ACTIVITY LIST =>
(a) From the mir-canon proposal, list each step the prototype performs on every basic block in Reverse Post Ordering, in order.
(b) Translate this sentence from the mir-canon proposal into Spanish: "This approach is completely agnostic of ISA specific semantics so it should work for any target."

TEXT SEGMENT =>
On Mon, Aug 21, 2017 at 11:45 PM Puyan Lotfi <puyan.lotfi.llvm at
gmail.com>
wrote:
> Ping.
>
> Still working on preparing code for review. Will have a patch for review
> ready in the coming days.
>
> PL
>
> On Tue, Aug 15, 2017 at 12:06 PM Puyan Lotfi <puyan.lotfi.llvm at
gmail.com>
> wrote:
>
>> Hi,
>>
>>
>> My name is Puyan and I've been exploring ways to improve the state
of
>> instruction level diffing using llvm and MIR. Below is a proposal for a
new
>> llvm tool meant to address issues encountered when diffing at the
machine
>> level. I'm eager to hear the community's feedback.
>>
>>
>> Thanks
>>
>>
>> PL
>>
>>
>> mir-canon: A new tool for canonicalizing MIR for cleaner diffing.
>>
>>
>> Problem Statement and Context:
>>
>> Diff-tools are regularly used for comparing IR and assembly files. This
>> often involves reasoning through differences that are semantically
>> equivalent and it can be very time consuming for a person to do said
>> reasoning.
>>
>> Specifically in the context of GlobalISel development there are
problems
>> of correctness verification. There is a need to compare two programs,
>> compiled from identical IR by two different instruction selectors in a
way
>> where the true differences stand out.
>>
>>
>> Proposal:
>>
>> We propose a new tool that we have tentatively named
'mir-canon' that
>> performs canonical transformations on MIR. The goal is for MIR
>> pre-processed with mir-canon to show fewer differences than if it were
not
>> pre-processed.
>>
>> At the time of this writing we have a prototype canonicalization tool.
>> We’ve come up with some techniques that show promise and would like to
open
>> discussion with the community to get feedback and suggestions on
refining
>> said techniques. Currently we think of this as an open ended project.
>>
>>
>> Techniques:
>>
>> Our prototype does the following for each basic block in a Reverse Post
>> Ordering:
>>
>>
>>    -
>>
>>    Canonical instruction ordering is done by moving a given instruction
>>    as close to the nearest use of its def as possible.
>>
>>
>>
>>    -
>>
>>    Next, canonical VReg renaming is done by building a collection of
>>    candidate instructions that can be thought of as sinks in the
def-use
>>    graph: they are typically instructions that write to physical
registers or
>>    store to memory. These candidates are used as the root of a breadth
first
>>    walk over the vreg operand def-use graph that determines a canonical
vreg
>>    ordering.
>>
>>
>>
>>    -
>>
>>    Using said canonical vreg ordering we rename monotonically, but
>>    before we do this we skip several vreg values in order to increase
the
>>    chance that we land on the same vreg number for two different input
MIR
>>    files. We also do this to reduce the chances that a difference in
>>    previously def-use walks will affect the vreg renaming for
subsequent
>>    walks. This skipping step could be thought of as a kind of vreg
number
>>    reckoning: we skip modulo n vregs so that we are likely to land on
the same
>>    vreg for two different files.
>>
>>
>>
>> This approach is completely agnostic of ISA specific semantics so it
>> should work for any target.

DATA BELOW =>
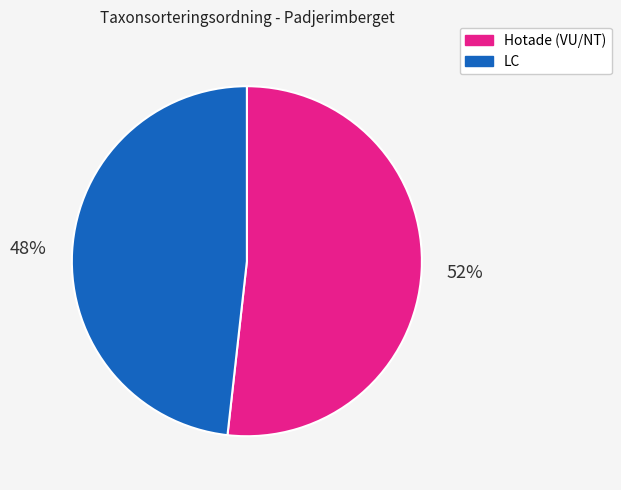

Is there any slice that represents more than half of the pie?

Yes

RESULTS OF THE EXERCISE =>
(a)
1. Canonical instruction ordering: each instruction is moved as close as possible to the nearest use of its def.
2. Canonical VReg renaming: candidate instructions that act as sinks in the def-use graph, typically those that write to physical registers or store to memory, serve as roots of a breadth-first walk over the vreg operand def-use graph. This walk determines a canonical vreg ordering.
3. Monotonic renaming using that ordering: before renaming, several vreg values are skipped (modulo n). This makes it more likely that two different input MIR files land on the same vreg number.

(b) Este enfoque es completamente independiente de la semántica específica de la ISA, por lo que debería funcionar para cualquier destino.